Is this good enough?

import std.stdio, std.conv;
enum TC { A, B, C }
void main() {
    writeln(typeof(TC.A).stringof, ".", to!string(TC.A));
}


> A bit strange that '%s' does not produce the same string as to!string...

I agree, I have a bug report on this.

Bye,
bearophile
February 11, 2011
spir Wrote:

> On 02/11/2011 06:49 PM, Jesse Phillips wrote:
> > spir Wrote:
> >
> >> Hello,
> >>
> >> To denote a member 'm' of an enum 'e', one needs to write "e.m". Is there a way
> >> to get back this "name"?
> >> Here are my best trials:
> >
> > Maybe to!string(Enum.i) should return the enum name with it's field. This makes since because it is trying to return its name, and for named enums, where it comes from is important.
> 
> That's what I wrote, precisely (see example in OP), and it returns only "i".

It look like you were asking how you could do it, not that to!string should do it for you. My thought is added it to bugzilla.
February 11, 2011
On 02/11/2011 07:39 PM, bearophile wrote:
> spir:
>
>> To denote a member 'm' of an enum 'e', one needs to write "e.m". Is there a way
>> to get back this "name"?
>
> Is this good enough?
>
> import std.stdio, std.conv;
> enum TC { A, B, C }
> void main() {
>      writeln(typeof(TC.A).stringof, ".", to!string(TC.A));
> }

Yo! thank you Bearophile.

>> A bit strange that '%s' does not produce the same string as to!string...
>
> I agree, I have a bug report on this.

More generally, I think default %s and to!string should systematically output the literal notation able to reconstruct the string'ed element.
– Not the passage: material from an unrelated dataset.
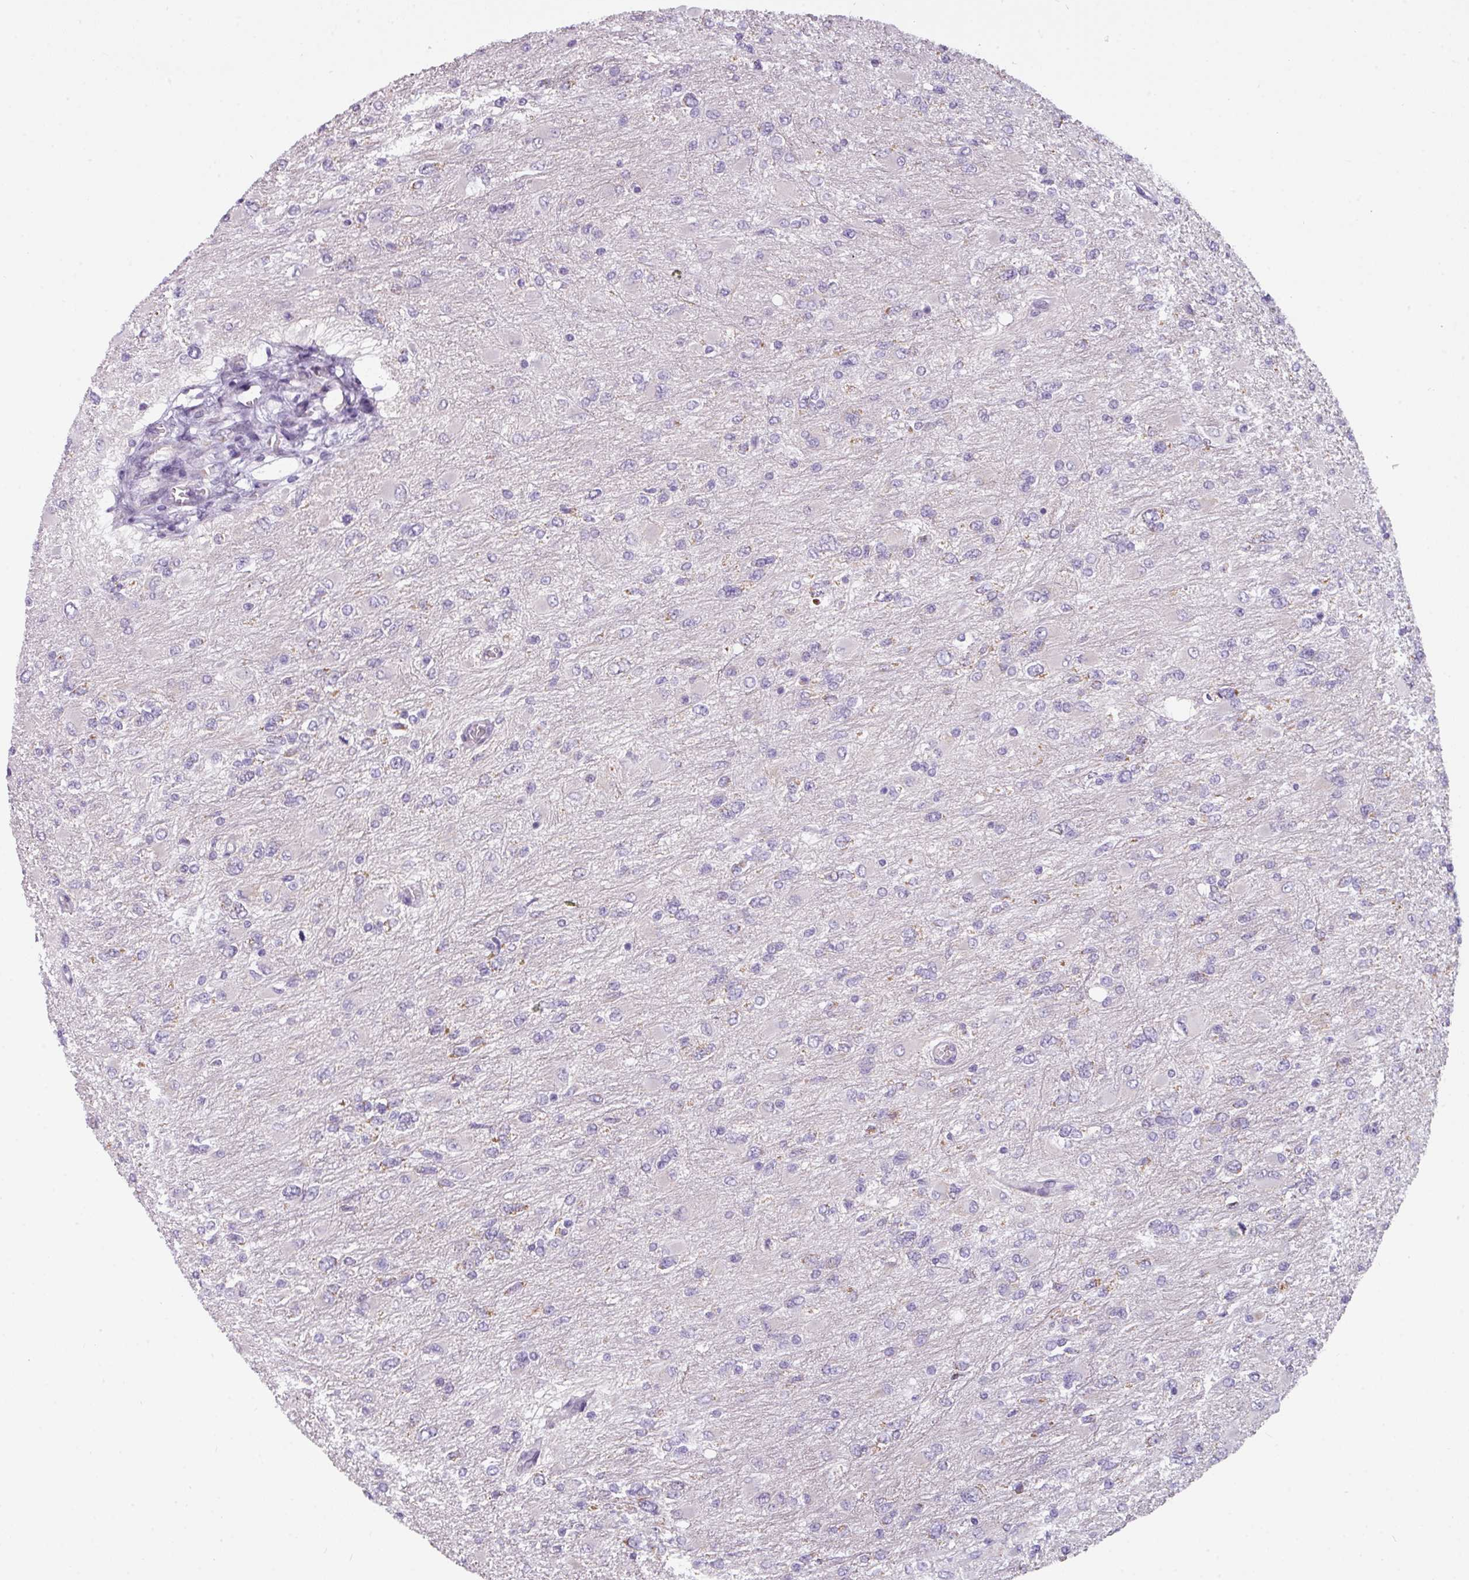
{"staining": {"intensity": "negative", "quantity": "none", "location": "none"}, "tissue": "glioma", "cell_type": "Tumor cells", "image_type": "cancer", "snomed": [{"axis": "morphology", "description": "Glioma, malignant, High grade"}, {"axis": "topography", "description": "Cerebral cortex"}], "caption": "Protein analysis of glioma shows no significant expression in tumor cells.", "gene": "C2orf68", "patient": {"sex": "female", "age": 36}}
I mean, as far as possible without getting into much complication (in cases of struct or class object, which often have data members not read in by the contructor).
About the annoying case of strings, is there a tool func somewhere to reconstruct an escaped version? (like eg when the string holds '"') I have looked for it without success. Else, i guess Phobos very much needs that. (the equivalent of python's %r or repr() for strings)

Simple, clear, consistent, informative, useful.